▶ **TEXT UNDER STUDY**
_ _ _ _
The Delaware - 81 U.S. 579 (1871)


U.S. Supreme Court

The Delaware, 81 U.S. 14 Wall. 579 579 (1871)

The Delaware

81 U.S. (14 Wall.) 579

Syllabus

1. A "clean" bill of lading -- that is to say a bill of lading which is silent as to the place of stowage -- imports a contract that the goods are to be stowed under deck.

2. This being so, parol evidence of an agreement that they were to be stowed on deck is inadmissible.

The Oregon Iron Company, on the 8th of May, 1868, shipped on board the bark Delaware, then at Portland, Oregon, 76 tons of pig iron, to be carried to San Francisco, at a freight of $4.50 a ton. The bill of lading was in these words:

"Shipped, in good order and condition, by Oregon Iron Company, on board the good bark Delaware, Shillaber, master, now lying in the port of Portland, and bound to San Francisco, to say seventy-five tons pig iron, more or less (contents, quality, and weight unknown), being marked as in the margin, and are to be delivered in like good order and condition at the aforesaid port of San Francisco, at ship's tackles (the dangers of the seas, fire, and collision excepted) unto _____, or assigns, he or they paying freight for the said goods in United States gold coin (before delivery, if required), as per margin, with 5 percent primage and average accustomed."

"In witness whereof the master or agent of said vessel hath affirmed to three bills of lading, all of this tenor and date; one of which being accomplished, the others to stand void. Vessel not accountable for breakage, leakage, or rust."

"C. E. SHILLABER"

"For the captain"

"PORTLAND, May 8, 1868"

The iron was not delivered at San Francisco, and on a libel filed by the Iron Company, the defense set up was that by a verbal agreement made between the Iron Company and the master of the ship before the shipment or the signing of the bill of lading, the iron was stowed on deck, and that the

Page 81 U. S. 580

whole of it, with the exception of 6 tons and 90 lbs., had been jettisoned in a storm.

On the trial, the owners of the vessel offered proof of this parol agreement. The libellants objected, and the court excluded the evidence on the ground that parol proof was inadmissible to vary the bill of lading; and decreed in favor of the libellants for the iron that was thrown overboard. On appeal the case was disposed of in the same way in the circuit court. It was now here, the question being, as in the two courts below, whether in a suit upon a bill of lading like the one here, for nondelivery of goods stowed on deck, and jettisoned at sea, it is competent, in the absence of a custom to stow such goods on deck, to prove by parol a verbal agreement for such a stowage.

The district court, in its opinion, among other things, said as follows:

"It is not disputed that the ordinary bill of lading imports that the goods are to be safely stowed under deck. It must also be admitted that, if they are stowed on deck with the consent of the shipper, or in accordance with a well established and generally recognized usage, either of the particular trade or in respect of a particular kind of goods, the ship will not be liable. The point presented is, whether the consent of the shipper can be proved by parol."
_ _ _ _
Keypoint coordinate data
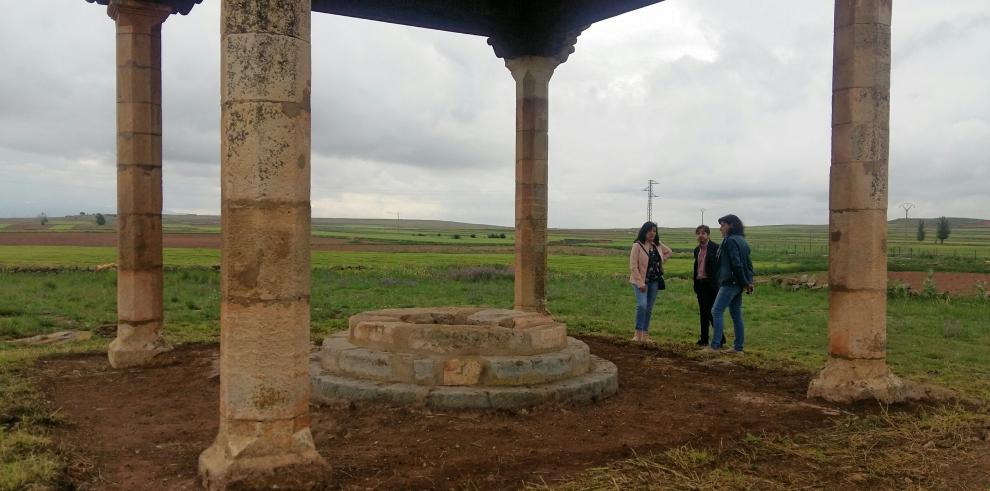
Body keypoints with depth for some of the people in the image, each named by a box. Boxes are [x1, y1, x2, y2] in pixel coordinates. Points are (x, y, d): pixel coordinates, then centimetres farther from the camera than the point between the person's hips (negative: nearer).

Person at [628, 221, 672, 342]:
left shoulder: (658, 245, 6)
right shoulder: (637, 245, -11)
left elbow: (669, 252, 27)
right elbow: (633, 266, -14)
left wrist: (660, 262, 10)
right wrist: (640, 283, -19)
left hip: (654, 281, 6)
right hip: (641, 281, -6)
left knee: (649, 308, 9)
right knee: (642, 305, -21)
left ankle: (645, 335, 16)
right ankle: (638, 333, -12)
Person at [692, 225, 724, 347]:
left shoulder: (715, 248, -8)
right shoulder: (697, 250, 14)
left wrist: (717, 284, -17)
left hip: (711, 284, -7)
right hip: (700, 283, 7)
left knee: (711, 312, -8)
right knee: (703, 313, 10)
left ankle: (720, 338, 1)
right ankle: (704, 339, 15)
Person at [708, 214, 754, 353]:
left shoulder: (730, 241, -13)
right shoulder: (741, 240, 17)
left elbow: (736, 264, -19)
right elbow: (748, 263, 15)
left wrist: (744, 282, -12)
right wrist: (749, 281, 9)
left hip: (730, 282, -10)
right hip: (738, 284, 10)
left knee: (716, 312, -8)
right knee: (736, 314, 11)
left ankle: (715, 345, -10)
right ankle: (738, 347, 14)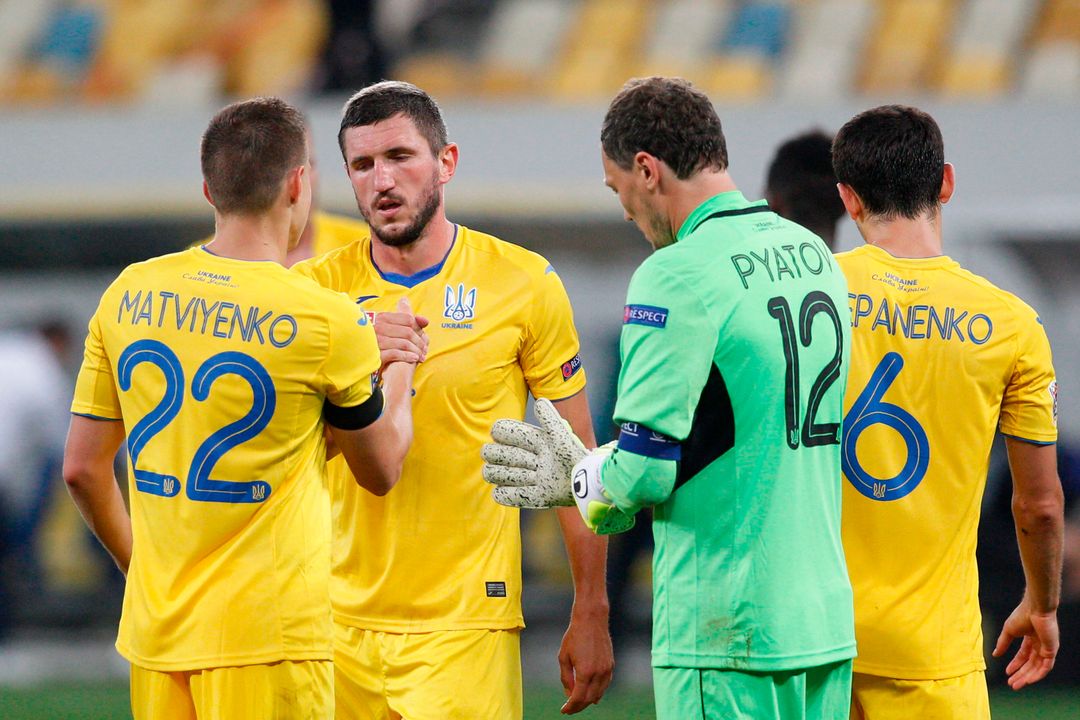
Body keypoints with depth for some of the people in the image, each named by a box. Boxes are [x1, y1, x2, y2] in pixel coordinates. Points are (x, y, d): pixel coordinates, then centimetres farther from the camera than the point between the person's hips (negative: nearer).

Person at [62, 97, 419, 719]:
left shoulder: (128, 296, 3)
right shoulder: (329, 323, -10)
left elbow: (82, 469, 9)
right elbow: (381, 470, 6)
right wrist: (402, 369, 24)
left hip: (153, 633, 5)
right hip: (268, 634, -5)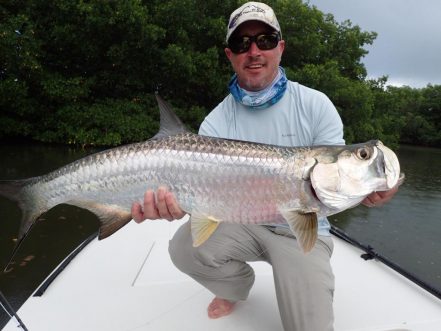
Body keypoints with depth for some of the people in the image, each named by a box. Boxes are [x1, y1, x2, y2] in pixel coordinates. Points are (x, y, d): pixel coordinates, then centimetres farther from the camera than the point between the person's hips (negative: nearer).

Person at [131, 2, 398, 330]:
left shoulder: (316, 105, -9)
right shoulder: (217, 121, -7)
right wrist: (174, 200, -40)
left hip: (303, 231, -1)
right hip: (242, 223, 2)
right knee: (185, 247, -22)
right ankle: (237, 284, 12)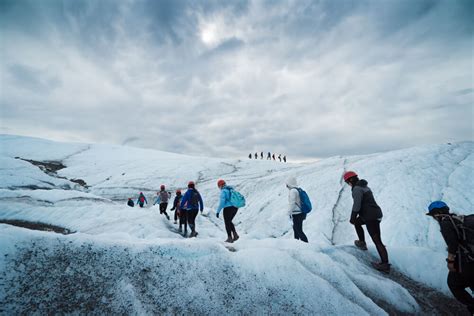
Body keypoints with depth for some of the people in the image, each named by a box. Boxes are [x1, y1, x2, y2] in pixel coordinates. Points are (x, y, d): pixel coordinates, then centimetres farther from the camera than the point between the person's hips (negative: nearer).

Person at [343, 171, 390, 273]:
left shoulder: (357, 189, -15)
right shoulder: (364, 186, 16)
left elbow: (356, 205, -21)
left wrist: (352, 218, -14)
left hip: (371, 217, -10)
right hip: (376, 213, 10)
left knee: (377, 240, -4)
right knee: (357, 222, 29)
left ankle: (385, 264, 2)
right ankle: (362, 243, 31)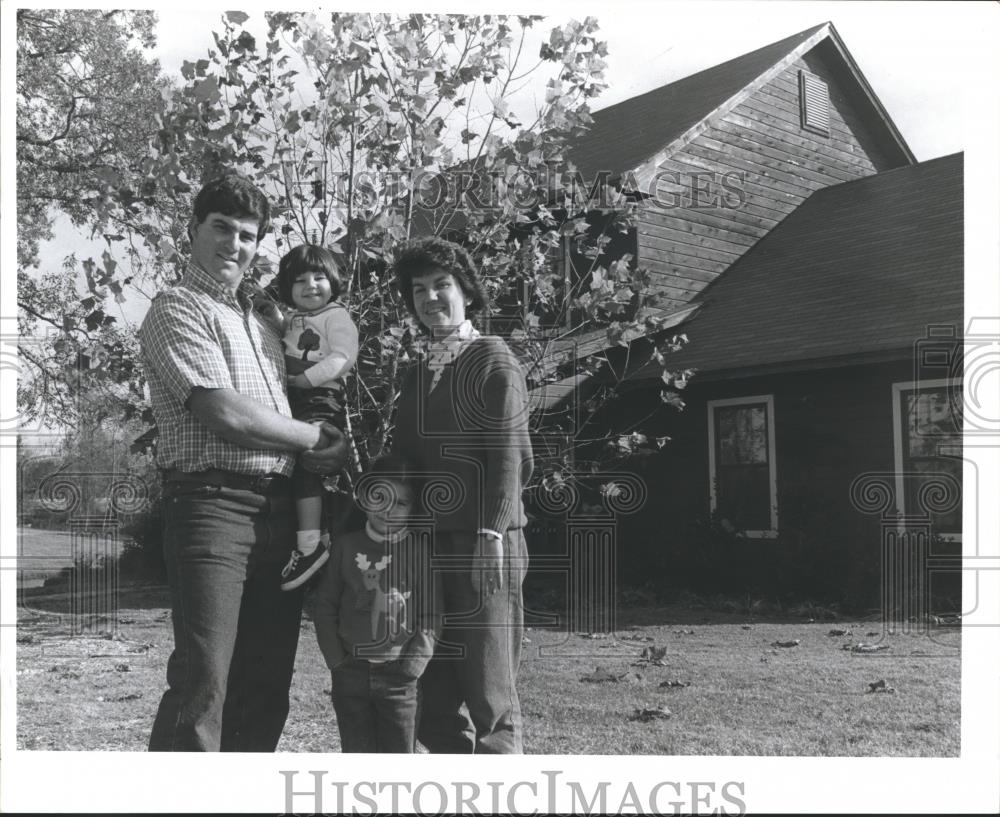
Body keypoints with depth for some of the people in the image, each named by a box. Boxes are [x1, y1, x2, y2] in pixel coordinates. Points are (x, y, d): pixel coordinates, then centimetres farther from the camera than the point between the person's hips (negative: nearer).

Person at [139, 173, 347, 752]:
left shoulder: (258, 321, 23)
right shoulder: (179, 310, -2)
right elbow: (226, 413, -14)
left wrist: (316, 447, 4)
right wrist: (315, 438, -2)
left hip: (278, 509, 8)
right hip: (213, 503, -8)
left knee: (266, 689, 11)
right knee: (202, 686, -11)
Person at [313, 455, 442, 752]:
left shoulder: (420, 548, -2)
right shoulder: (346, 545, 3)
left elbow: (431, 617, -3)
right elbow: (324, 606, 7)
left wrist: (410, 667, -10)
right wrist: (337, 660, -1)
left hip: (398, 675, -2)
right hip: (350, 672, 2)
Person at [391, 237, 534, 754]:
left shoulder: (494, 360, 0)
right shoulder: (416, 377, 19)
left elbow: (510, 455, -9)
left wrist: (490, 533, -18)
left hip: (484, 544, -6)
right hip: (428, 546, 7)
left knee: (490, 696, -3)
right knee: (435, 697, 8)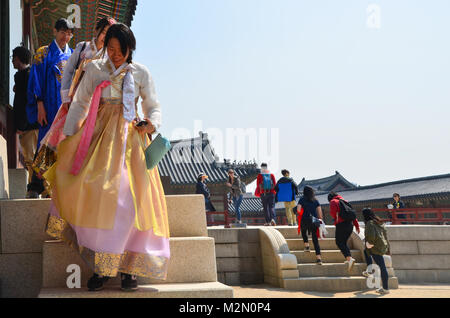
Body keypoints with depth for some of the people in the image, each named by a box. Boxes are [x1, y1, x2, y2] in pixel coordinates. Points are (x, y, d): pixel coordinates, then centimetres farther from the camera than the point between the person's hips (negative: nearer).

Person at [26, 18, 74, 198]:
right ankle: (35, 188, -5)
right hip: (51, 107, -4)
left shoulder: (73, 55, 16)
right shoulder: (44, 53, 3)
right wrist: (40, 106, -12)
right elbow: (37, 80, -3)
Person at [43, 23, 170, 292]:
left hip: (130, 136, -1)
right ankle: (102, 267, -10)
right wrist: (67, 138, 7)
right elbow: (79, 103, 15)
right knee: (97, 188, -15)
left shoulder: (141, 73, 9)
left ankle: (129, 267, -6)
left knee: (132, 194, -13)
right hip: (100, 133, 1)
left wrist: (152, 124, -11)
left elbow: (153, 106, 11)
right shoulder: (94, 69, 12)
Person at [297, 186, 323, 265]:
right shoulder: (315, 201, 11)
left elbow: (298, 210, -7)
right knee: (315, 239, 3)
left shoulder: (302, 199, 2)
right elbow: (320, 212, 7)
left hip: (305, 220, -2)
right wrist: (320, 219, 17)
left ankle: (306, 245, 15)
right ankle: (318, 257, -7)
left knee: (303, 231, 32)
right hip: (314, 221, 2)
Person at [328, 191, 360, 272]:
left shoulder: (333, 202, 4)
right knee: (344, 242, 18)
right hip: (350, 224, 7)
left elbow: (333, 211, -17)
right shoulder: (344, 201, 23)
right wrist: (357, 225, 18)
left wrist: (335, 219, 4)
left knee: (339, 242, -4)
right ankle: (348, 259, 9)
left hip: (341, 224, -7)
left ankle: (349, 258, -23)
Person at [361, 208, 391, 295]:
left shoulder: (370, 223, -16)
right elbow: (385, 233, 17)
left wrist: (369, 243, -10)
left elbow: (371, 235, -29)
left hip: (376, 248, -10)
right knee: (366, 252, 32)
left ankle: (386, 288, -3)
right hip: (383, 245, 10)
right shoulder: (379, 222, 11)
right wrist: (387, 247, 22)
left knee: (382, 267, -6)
_ _ _ _
▶ **WHAT TO DO**
• A. Summarize the case report on The Delaware in two sentences.
• B. Quote the case report on The Delaware, starting with "On the trial, the" and going on through "such a stowage.".
• C. Continue the case report on The Delaware from the point where it stops.

▶ **ANSWERS TO THE PROBLEMS**
• A. A clean bill of lading, one silent as to the place of stowage, imports a contract that the goods are to be stowed under deck, so parol evidence of an agreement to stow them on deck is inadmissible. When pig iron that the Oregon Iron Company shipped on the bark Delaware from Portland to San Francisco was not delivered, the owners of the vessel said a verbal agreement had allowed stowage on deck and that most of the iron had been jettisoned in a storm, but the district court excluded that parol proof and decreed for the libellants, and the circuit court disposed of the case in the same way.

• B.
On the trial, the owners of the vessel offered proof of this parol agreement. The libellants objected, and the court excluded the evidence on the ground that parol proof was inadmissible to vary the bill of lading; and decreed in favor of the libellants for the iron that was thrown overboard. On appeal the case was disposed of in the same way in the circuit court. It was now here, the question being, as in the two courts below, whether in a suit upon a bill of lading like the one here, for nondelivery of goods stowed on deck, and jettisoned at sea, it is competent, in the absence of a custom to stow such goods on deck, to prove by parol a verbal agreement for such a stowage.

• C.
"The case of Creery v. Holly, [Footnote 1] is directly in point. In that case Mr. Justice Nelson says:"

" It is true that in this case nothing is said in the bill of lading as to the manner of stowing the goods, whether on deck or under deck; but the case concedes that the legal import of the contract, as well as the understanding and usage of merchants, impose upon the master the duty of putting them under deck, unless otherwise stipulated; and if such is the judgment of the law upon the face of the instrument, parol evidence is as inadmissible to alter it as if the duty was stated in express terms. It was part of the contract. It seems to me it would be extremely dangerous, and subject to the full force of every objection that excludes the admission of this species of evidence, to permit any stipulation, express or implied, in these instruments, to be thus varied. . . . If the implied obligation of the master in this case,

Page 81 U. S. 581

arising out of the conceded construction of the bill of lading, may be varied by parol evidence, I do not see how any other stipulation included in it could be sustained upon an offer to impeach it in the same way."

"In Niles v. Culver, [Footnote 2] the same principle was applied to a memorandum, which imported a contract."

"In White v. Van Kirk, [Footnote 3] parol proof offered by a shipper of goods to show that the master agreed to take a particular route was held to be inadmissible."

"In The Waldo, [Footnote 4] the language of Mr. Justice Ware is nearly identical with that of Mr. Justice Nelson, above quoted:"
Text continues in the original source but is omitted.